Publié : 17 avril 2026 à 14h52 par
RAG'N'BONE MAN - HUMAN

Il y a des voix qui vous arrêtent net. Pas besoin de connaître le titre, pas besoin de comprendre les paroles. La voix suffit. C'est exactement ce qui s'est passé à l'été 2016, quand un certain Rag'n'Bone Man a lâché "Human".

Rag'n'Bone Man, c'est le nom de scène de Rory Charles Graham — né en 1985 à Uckfield, une petite ville près de Brighton en Angleterre. Le nom vient d'une sitcom britannique, à l'époque où il montait ses premiers groupes avec ses copains. Ses parents sont musiciens — père guitariste, mère chanteuse — et il grandit dans le blues, le reggae, puis découvre le hip-hop et le rap lors des soirées de Brighton. Il rappait dans les scènes ouvertes avant de trouver sa voix — cette voix de baryton grave et abrasive qui n'appartient qu'à lui, quelque part entre Otis Redding et Tom Waits.

Mais avant d'être musicien, Rory Graham était aide-soignant. Il travaillait auprès de jeunes atteints de trisomie 21 et d'autisme — dont sa propre sœur. Et c'est cette expérience-là qui irrigue entièrement "Human", coécrit avec Jamie Hartman. La chanson parle d'une chose simple et universelle : l'incapacité à régler les problèmes des gens qu'on aime, parce qu'on a soi-même ses propres faiblesses. "I'm only human after all, don't put the blame on me." Pas une excuse — une lucidité. Le message de quelqu'un qui a passé des années à s'occuper des autres et qui sait, mieux que quiconque, ce que ça coûte.
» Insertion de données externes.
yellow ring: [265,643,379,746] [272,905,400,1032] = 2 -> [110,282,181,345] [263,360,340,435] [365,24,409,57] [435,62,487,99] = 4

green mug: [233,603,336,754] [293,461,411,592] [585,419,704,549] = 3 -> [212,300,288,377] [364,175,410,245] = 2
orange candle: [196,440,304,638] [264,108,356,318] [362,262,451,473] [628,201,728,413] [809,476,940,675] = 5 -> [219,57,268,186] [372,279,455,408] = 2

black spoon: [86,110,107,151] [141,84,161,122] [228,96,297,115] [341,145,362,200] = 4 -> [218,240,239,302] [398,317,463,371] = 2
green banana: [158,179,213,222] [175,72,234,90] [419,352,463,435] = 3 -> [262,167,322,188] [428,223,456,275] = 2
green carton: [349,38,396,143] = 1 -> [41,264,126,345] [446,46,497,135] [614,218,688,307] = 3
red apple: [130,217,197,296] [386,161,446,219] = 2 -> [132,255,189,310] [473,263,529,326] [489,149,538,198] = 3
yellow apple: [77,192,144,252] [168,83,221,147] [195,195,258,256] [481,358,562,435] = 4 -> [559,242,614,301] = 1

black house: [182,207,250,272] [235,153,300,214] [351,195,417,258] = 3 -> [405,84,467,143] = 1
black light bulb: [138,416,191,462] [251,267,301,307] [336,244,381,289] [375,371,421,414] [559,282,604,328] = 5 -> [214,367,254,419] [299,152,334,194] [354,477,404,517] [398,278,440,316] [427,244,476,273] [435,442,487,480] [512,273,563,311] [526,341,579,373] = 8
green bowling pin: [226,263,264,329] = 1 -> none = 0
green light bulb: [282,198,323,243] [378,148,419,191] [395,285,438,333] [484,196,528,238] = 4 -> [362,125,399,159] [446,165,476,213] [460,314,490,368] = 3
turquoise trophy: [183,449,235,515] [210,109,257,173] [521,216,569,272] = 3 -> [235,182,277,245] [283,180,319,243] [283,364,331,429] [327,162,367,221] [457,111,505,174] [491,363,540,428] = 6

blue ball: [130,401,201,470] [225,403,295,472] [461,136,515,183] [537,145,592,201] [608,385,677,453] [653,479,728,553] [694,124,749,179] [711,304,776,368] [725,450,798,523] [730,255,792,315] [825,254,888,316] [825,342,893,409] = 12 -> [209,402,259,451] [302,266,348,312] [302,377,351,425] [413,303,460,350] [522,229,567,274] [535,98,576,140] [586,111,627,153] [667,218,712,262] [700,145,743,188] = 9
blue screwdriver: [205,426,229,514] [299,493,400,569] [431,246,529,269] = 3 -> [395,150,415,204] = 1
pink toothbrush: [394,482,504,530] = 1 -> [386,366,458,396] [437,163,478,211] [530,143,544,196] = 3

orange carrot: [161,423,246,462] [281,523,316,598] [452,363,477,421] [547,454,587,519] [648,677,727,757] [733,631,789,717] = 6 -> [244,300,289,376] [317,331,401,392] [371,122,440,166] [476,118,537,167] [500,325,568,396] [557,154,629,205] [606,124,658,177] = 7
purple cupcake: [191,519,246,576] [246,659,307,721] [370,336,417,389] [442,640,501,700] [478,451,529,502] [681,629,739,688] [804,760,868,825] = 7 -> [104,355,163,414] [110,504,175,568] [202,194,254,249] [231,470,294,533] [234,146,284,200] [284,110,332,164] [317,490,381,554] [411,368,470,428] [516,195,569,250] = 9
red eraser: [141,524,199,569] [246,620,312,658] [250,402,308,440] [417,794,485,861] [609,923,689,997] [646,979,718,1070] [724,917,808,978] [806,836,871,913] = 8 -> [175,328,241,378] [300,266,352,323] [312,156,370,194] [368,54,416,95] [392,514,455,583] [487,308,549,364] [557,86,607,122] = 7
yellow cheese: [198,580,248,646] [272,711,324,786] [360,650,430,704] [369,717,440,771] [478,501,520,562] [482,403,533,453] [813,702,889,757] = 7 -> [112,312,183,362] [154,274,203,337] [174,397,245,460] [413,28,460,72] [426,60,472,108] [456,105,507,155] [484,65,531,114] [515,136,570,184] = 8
Le single sort en juillet 2016, produit par Two Inch Punch — le même producteur qui a travaillé avec Sam Smith. L'album éponyme suit en février 2017. La chanson grimpe en tête des charts dans plusieurs pays, devient numéro 2 en Grande-Bretagne à Noël 2016. Elle est utilisée partout — bandes-annonces de jeux vidéo, séries, publicités du Super Bowl. Aux Brit Awards 2017, Rag'n'Bone Man remporte le Critics' Choice Award et la révélation britannique de l'année. En 2018, "Human" repart avec le Brit Award du meilleur single britannique.

Depuis, il a sorti un deuxième album, collaboré avec Pink, continué sa route discrètement. Sans jamais vraiment quitter cette posture — l'homme qui chante ce que c'est que d'être humain, avec toute la maladresse et la sincérité que ça implique. Dans un paysage musical souvent très lisse, ça détonne. Et ça reste.